Si la Tunisie doit signer en 2019 l’Accord de libre échange complet et approfondi (Aleca) avec l’Union européenne (UE), ce sera en tant qu’Alecca, complété par la circulation humaine, pour n’être plus contraire à ses intérêts, telle la mouture actuellement en négociation.
Par Farhat Othman *
Un nouveau round de négociations est en cours entre la Tunisie et l’UE qui n’a cure des réticences tunisiennes sur le contenu néfaste d’Aleca. L’Europe entend profiter de ses subsides, dont la Tunisie a aujourd’hui le plus besoin, pour arracher la signature de l’accord dans sa mouture actuelle pourtant honnêtement inacceptable.
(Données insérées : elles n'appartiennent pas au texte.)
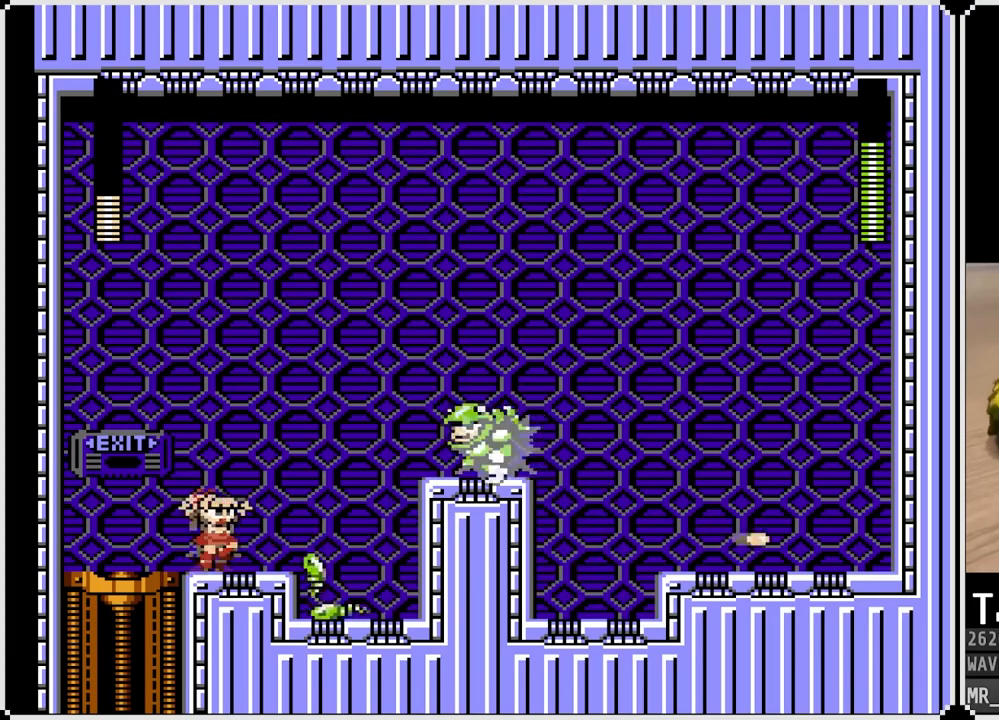
{"buttons": ["SQUARE"], "left_stick": "center", "right_stick": "center", "events": [[17, "SQUARE", "down"], [167, "DPAD_RIGHT", "down"], [250, "CROSS", "up"], [250, "SQUARE", "up"], [283, "SQUARE", "down"], [350, "DPAD_RIGHT", "up"], [417, "SQUARE", "up"], [433, "SQUARE", "down"]]}
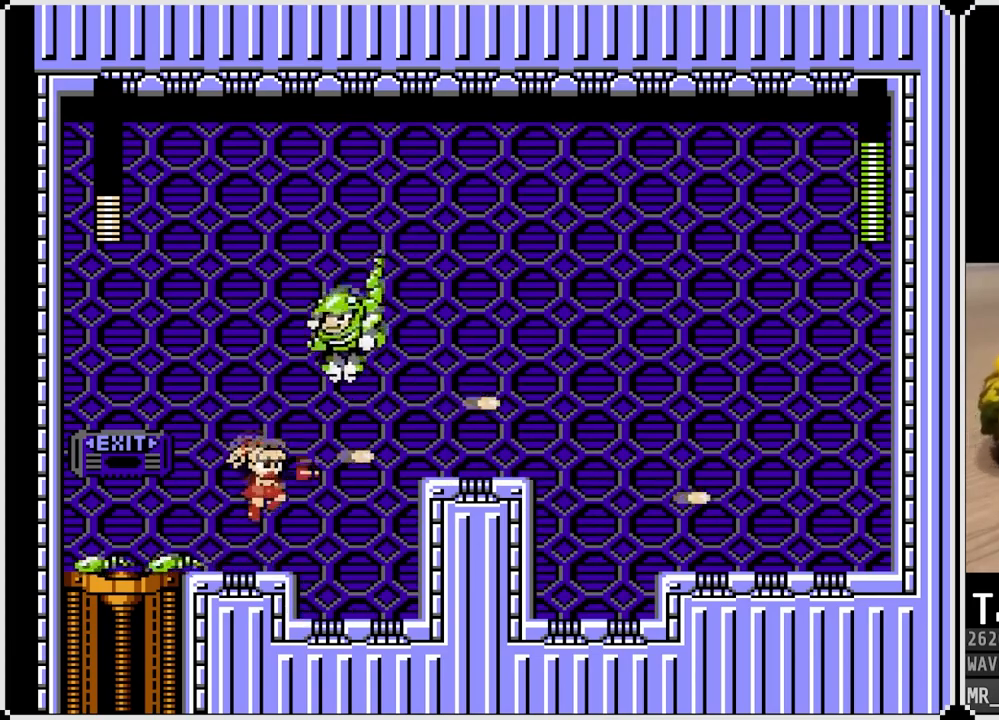
{"buttons": ["DPAD_LEFT"], "left_stick": "center", "right_stick": "center", "events": [[33, "DPAD_LEFT", "down"], [67, "SQUARE", "up"]]}
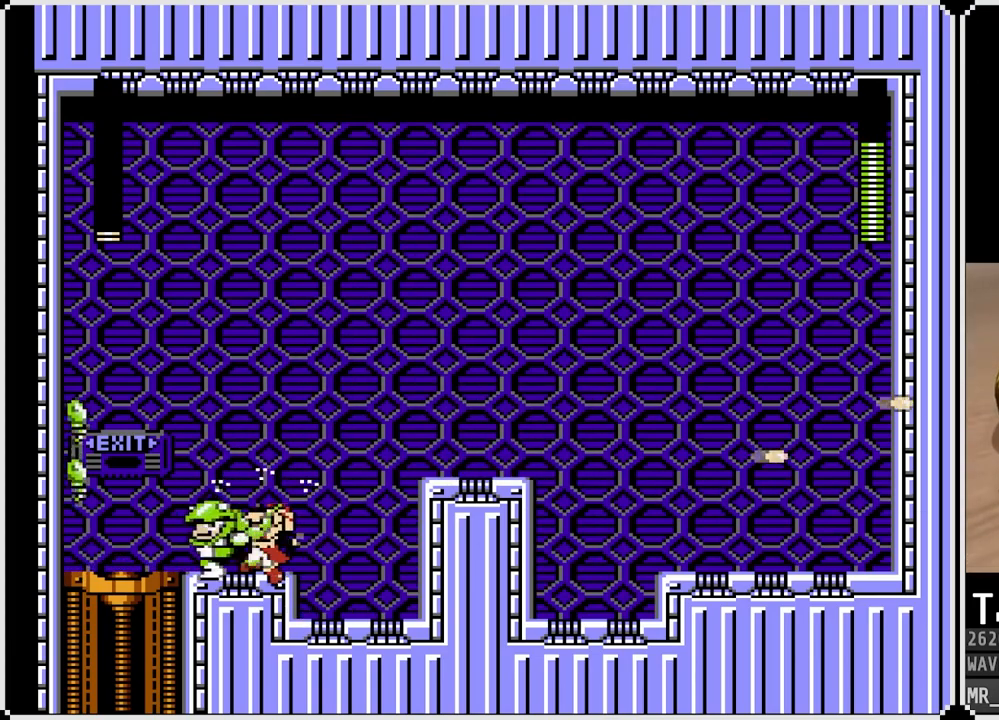
{"buttons": ["SQUARE"], "left_stick": "center", "right_stick": "center", "events": [[50, "DPAD_LEFT", "up"], [200, "CROSS", "down"], [200, "SQUARE", "down"], [317, "CROSS", "up"], [350, "SQUARE", "up"], [383, "SQUARE", "down"]]}
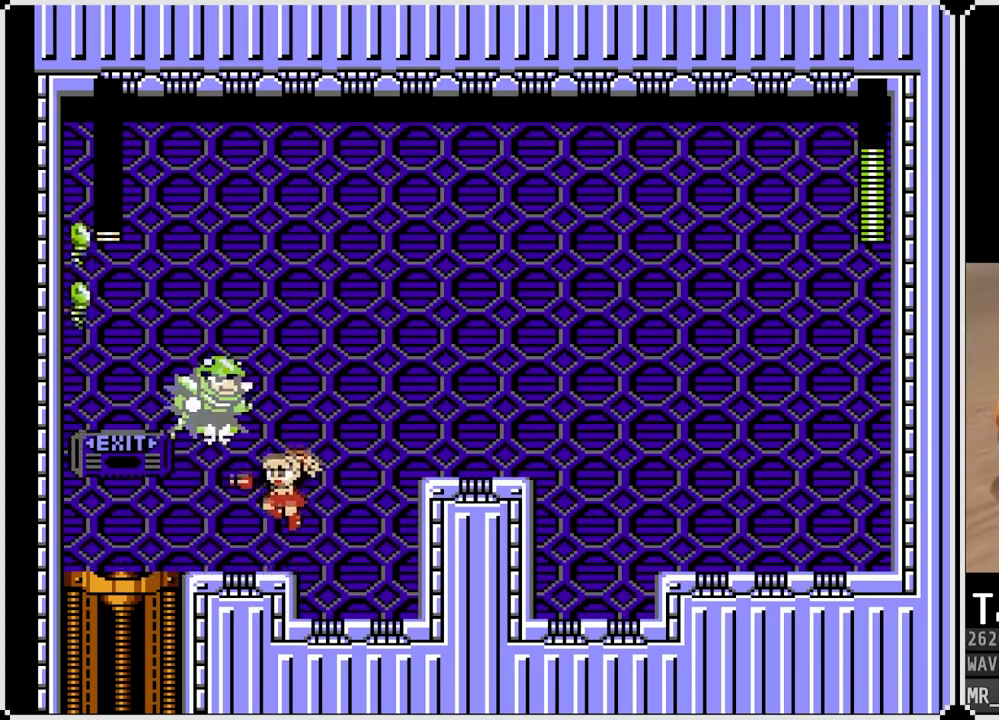
{"buttons": ["DPAD_LEFT"], "left_stick": "center", "right_stick": "center", "events": [[17, "SQUARE", "up"], [117, "DPAD_LEFT", "down"]]}
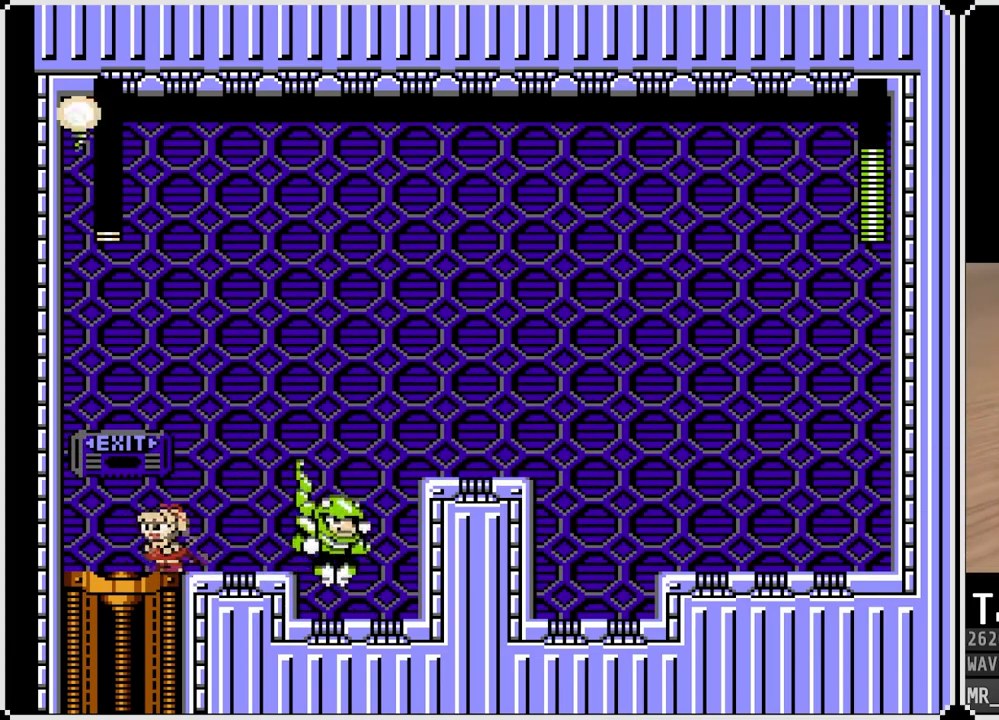
{"buttons": [], "left_stick": "center", "right_stick": "center", "events": [[100, "DPAD_LEFT", "up"], [100, "DPAD_RIGHT", "down"], [117, "CROSS", "down"], [167, "SQUARE", "down"], [250, "CROSS", "up"], [267, "DPAD_RIGHT", "up"], [300, "SQUARE", "up"], [317, "SQUARE", "down"], [467, "SQUARE", "up"]]}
Car Aleca est un accord léonin, contraire aux intérêts de la Tunisie. Et l’UE, qui le sait bien, doit arrêter de vouloir l’imposer en se servant de sa charité qui, au vrai, sert en premier ses intérêts en Tunisie, avant-poste de la paix en Méditerranée et en Europe. Ce qui doit avoir un prix qui est l’ouverture sécurisée des frontières dans le cadre d’un espace méditerranéen de démocratie devant déboucher sur l’intégration de la Tunisie à l’UE et commençant par la libre circulation humaine.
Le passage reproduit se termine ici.